Catania, Italy-based SIFI reported topline Phase III (NCT03274895) results on 13 October, and the LoA change took effect on 21 October. The 130-patient trial divided patients into two groups: one receiving polyhexanide 0.08% monotherapy, and the other having polyhexanide 0.02% plus Sanofi’s Brolene (propamidine) 0.1%. The patients receiving polyhexanide 0.08% monotherapy met the primary endpoint of clinical resolution rate after 12 months.

SIFI said it eyes filing to the European Medicines Agency in 1H22. SIFI also plans to file in the US, where the company already has FDA orphan drug designation, though no specific timeframe has been given.

Ocular fails Phase II test

Ocular Therapeutix’s potential to advance OTX-CSI in dry eye disease dropped after a Phase II trial did not reach its primary endpoint.
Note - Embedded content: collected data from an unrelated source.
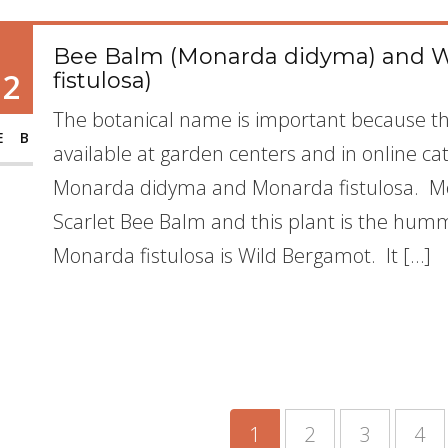
Bee Balm (Monarda didyma) and 
12
fistulosa)
The botanical name is important because t
EB
available at garden centers and in online c
Monarda didyma and Monarda fistulosa. 
Scarlet Bee Balm and this plant is the humm
Monarda fistulosa is Wild Bergamot. It […]
1
2
3
4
OTX-CSI’s PTSR lowered by 27 points to 17%. OTX-CSI is a long-acting cyclosporine intracanalicular insert.

The company announced topline Phase II OTX-CSI results on 22 October and the PTSR change occurred on 26 October. Following topline results, OTX-CSI’s LoA also dropped by six points to 3%.

The 140-subject Phase II study (NCT04362670) did not meet the efficacy primary endpoint of Schirmer’s Test that measures increased tear production at 12 weeks, as per the company’s press release. There was no difference between subjects who received two different formulations of OTX-CSI or participants in the vehicle arm.